**Consigne 1:** Selon la gazette, dans quelle école de New York Hugo Corbin a-t-il obtenu une bourse pour étudier ?

**Extrait du document:**
/---

Gazette Bleue Week-End # 19

Bonjour ! Voici la 19ème Gazette Bleue week-end ! 5 nouvelles chroniques de disques, pour ce premier chaud week-end de juillet, l’occasion de vous désaltérer avec un joli cocktail de découvertes musicales à la clé…de sol, comme soleil ! Hugo Corbin – Room to Dream, Boris Schmidt – Here, Philippe Massé – Le Vent, Fabien Enger – Off the seabed et The Bad Plus – Complex Emotions .
Bonnes vacances !
La rédaction
Hugo Corbin – Room to Dream

Avec Room to Dream, album éponyme du livre de mémoires de David Lynch, le guitariste Hugo Corbin, fin cinéphile, nous ouvre les portes d’un espace intérieur riche et feutré, un lieu où l’imaginaire s’accorde avec la finesse de l’écriture. Fidèle à son esthétique très personnelle, Corbin poursuit ici son exploration d’un jazz onirique, léché, au service d’une musique de chambre aux confins du rêve éveillé.
Né en France et ayant grandi en Martinique, Hugo Corbin a été bercé par la culture musicale locale et les disques de rock de sa mère chanteuse. Il a commencé la guitare en autodidacte, influencé par des groupes comme Led Zeppelin, Queen et Jeff Buckley. De retour en métropole, une rencontre avec un clarinettiste de la Nouvelle-Orléans l’a initié au jazz. Il a ensuite étudié à l’American School of Modern Music à Paris, puis au Conservatoire de Noisiel, et a obtenu une bourse pour étudier à la New School for Jazz and Contemporary Music à New York, où il a été formé par des musiciens tels que Vic Juris, Jonathan Kreisberg et Steve Cardenas.

\---

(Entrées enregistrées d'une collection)
/---

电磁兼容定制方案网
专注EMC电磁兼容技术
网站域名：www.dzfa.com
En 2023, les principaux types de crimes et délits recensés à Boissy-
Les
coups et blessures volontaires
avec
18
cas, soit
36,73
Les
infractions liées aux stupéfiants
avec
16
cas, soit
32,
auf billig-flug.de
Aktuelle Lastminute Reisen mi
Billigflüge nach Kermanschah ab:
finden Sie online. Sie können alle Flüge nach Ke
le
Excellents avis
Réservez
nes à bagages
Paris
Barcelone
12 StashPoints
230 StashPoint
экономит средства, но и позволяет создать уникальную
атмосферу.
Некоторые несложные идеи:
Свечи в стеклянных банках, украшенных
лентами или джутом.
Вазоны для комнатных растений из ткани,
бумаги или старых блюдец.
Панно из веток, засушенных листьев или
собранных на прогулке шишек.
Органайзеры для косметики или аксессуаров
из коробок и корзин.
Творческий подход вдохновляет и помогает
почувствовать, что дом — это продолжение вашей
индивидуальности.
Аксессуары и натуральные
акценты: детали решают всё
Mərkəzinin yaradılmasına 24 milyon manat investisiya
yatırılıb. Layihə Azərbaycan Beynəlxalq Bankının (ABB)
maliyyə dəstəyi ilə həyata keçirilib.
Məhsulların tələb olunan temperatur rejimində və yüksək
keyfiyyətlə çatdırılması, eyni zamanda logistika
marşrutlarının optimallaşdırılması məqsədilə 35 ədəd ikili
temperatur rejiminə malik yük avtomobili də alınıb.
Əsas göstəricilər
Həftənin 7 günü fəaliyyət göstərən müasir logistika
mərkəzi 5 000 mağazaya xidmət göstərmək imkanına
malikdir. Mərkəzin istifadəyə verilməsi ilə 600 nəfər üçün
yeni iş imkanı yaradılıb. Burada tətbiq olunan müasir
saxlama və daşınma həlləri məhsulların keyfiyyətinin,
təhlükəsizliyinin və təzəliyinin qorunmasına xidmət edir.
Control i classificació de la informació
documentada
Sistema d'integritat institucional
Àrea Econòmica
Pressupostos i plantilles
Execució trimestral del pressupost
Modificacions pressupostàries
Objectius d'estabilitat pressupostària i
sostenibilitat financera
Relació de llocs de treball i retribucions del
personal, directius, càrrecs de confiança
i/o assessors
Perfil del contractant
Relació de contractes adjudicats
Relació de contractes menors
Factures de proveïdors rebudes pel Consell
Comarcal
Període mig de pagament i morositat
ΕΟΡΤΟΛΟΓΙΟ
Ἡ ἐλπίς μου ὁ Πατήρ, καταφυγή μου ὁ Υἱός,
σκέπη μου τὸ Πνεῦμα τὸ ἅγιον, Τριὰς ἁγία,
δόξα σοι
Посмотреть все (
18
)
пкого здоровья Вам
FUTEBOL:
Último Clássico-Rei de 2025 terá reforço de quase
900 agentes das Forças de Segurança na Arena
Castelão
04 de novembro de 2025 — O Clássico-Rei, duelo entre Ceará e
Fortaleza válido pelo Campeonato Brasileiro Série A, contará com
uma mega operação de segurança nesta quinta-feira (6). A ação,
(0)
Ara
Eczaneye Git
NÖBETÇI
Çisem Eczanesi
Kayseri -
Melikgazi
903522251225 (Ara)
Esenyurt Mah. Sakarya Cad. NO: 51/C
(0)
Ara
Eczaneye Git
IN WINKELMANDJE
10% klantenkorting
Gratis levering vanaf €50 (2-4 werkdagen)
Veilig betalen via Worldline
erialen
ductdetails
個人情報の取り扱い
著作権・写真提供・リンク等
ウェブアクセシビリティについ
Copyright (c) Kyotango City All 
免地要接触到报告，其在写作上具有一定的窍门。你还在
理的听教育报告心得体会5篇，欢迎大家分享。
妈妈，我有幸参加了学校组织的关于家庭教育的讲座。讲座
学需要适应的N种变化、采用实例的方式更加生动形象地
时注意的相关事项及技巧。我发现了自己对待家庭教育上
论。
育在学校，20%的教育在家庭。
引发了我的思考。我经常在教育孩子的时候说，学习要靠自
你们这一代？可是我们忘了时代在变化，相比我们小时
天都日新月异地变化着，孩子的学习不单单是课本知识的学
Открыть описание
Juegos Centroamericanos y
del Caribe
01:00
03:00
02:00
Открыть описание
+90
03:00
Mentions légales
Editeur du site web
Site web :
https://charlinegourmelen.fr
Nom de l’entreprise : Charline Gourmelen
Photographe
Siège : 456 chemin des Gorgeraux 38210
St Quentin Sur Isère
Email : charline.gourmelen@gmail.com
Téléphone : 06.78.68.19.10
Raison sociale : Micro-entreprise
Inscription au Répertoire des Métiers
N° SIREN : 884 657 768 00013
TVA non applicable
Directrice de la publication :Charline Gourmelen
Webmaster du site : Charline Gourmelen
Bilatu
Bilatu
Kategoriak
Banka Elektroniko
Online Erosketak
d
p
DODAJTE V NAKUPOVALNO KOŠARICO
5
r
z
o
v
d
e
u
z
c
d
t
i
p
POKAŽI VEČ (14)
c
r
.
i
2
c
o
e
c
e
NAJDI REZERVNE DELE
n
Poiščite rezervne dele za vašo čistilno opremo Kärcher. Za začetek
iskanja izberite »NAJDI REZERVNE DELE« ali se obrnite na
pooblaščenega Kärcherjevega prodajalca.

\---

**Consigne 2:** Recopiez à l'identique les entrées, depuis leur première ligne jusqu'à la ligne contenant « auf billig-flug.de », celle-ci incluse.

**Résultat 1:** À la New School for Jazz and Contemporary Music.

**Résultat 2:**
电磁兼容定制方案网
专注EMC电磁兼容技术
网站域名：www.dzfa.com
En 2023, les principaux types de crimes et délits recensés à Boissy-
Les
coups et blessures volontaires
avec
18
cas, soit
36,73
Les
infractions liées aux stupéfiants
avec
16
cas, soit
32,
auf billig-flug.de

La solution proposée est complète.